Crédit : Jacques Paquier (CC 2.0)

Meurtre de Philippine : Valérie Pécresse veut que la région Île-de-France prenne en charge les frais de justice de la famille

Création : 27 septembre 2024

Auteur : Guillaume Baticle, doctorant en droit public à l’Université de Poitiers

Relecteurs : Jean-Paul Markus, professeur de droit public à l’Université Paris-Saclay

Jean-Baptiste Thierry, professeur de droit pénal à l’Université de Lorraine

Liens d’intérêts ou fonctions politiques déclarés des intervenants à l’article : aucun

Secrétariat de rédaction : Maylis Ygrand, journaliste

Source : BFMTV, le 26 septembre 2024

Une collectivité publique ne peut accorder de libéralités (ou cadeaux) à des personnes privées car c’est contraire au principe d’égalité. La prise en charge des frais d’avocat d’une famille y ressemble fort. De plus, la famille a déjà droit à une aide publique pour payer les frais de justice.

Tâches à faire →
(1) Résumez le texte en deux phrases.
(2) Recopiez le passage du texte qui va de « Source : BFMTV, le » jusqu'à « frais de justice. », en remplaçant « collectivité publique » par « administration locale ».
Les lignes n'ont aucun rapport avec le texte.

Lignes extraites →
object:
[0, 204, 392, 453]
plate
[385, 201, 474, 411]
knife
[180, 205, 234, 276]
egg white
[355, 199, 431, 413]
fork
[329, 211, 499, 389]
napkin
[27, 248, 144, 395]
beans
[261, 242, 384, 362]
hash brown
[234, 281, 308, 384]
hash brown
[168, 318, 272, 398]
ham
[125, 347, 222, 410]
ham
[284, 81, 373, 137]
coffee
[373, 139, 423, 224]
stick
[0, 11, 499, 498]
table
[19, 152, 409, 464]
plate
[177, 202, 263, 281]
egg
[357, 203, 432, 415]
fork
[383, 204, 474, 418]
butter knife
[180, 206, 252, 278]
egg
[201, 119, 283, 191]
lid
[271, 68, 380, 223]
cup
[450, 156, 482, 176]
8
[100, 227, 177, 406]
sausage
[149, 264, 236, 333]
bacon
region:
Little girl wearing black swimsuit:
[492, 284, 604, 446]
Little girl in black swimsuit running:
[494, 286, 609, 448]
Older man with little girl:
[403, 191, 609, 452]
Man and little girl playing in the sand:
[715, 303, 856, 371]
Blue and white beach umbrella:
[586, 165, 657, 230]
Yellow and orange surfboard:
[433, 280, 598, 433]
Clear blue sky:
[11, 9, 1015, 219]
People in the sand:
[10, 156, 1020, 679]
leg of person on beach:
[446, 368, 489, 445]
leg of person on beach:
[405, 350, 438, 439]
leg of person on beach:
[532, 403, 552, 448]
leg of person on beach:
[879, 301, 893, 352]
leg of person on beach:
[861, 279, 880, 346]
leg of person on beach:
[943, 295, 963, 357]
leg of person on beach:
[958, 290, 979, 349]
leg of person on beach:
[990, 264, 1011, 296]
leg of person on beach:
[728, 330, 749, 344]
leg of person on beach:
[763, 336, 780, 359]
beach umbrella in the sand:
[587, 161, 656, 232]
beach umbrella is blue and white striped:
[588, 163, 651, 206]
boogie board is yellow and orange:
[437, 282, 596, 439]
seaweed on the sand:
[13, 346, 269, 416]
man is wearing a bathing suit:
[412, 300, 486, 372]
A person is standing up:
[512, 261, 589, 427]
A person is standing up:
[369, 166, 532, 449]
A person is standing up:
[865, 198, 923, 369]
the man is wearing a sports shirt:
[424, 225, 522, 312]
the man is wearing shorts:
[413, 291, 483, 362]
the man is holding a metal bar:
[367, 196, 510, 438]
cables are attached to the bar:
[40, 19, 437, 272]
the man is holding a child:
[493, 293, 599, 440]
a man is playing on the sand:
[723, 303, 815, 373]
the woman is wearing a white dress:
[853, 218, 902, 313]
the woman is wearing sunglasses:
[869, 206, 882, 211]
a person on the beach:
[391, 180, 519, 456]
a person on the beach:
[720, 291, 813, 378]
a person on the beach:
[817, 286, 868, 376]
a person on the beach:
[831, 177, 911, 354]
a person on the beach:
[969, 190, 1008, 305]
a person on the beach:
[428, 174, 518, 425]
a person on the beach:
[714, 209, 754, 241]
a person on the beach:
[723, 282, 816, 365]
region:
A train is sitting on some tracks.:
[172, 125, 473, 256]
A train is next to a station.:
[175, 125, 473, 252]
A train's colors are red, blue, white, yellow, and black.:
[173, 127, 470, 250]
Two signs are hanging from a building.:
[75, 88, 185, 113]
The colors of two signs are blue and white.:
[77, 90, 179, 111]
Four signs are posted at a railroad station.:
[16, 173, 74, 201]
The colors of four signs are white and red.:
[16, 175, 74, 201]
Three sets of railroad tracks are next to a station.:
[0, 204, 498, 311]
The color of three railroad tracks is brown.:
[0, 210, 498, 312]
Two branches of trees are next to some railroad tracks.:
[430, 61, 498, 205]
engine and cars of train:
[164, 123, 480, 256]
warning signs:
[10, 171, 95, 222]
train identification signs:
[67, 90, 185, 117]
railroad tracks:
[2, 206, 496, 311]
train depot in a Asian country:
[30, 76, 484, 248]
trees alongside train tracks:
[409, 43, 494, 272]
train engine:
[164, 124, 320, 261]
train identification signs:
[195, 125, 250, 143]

Réponses →
(1) Valérie Pécresse veut que la région Île-de-France prenne en charge les frais de justice de la famille de Philippine, après son meurtre. Mais une collectivité publique ne peut pas faire de cadeaux à des personnes privées, ce qui est contraire au principe d'égalité, et la famille a déjà droit à une aide publique pour payer ces frais.

(2)
Source : BFMTV, le 26 septembre 2024

Une administration locale ne peut accorder de libéralités (ou cadeaux) à des personnes privées car c’est contraire au principe d’égalité. La prise en charge des frais d’avocat d’une famille y ressemble fort. De plus, la famille a déjà droit à une aide publique pour payer les frais de justice.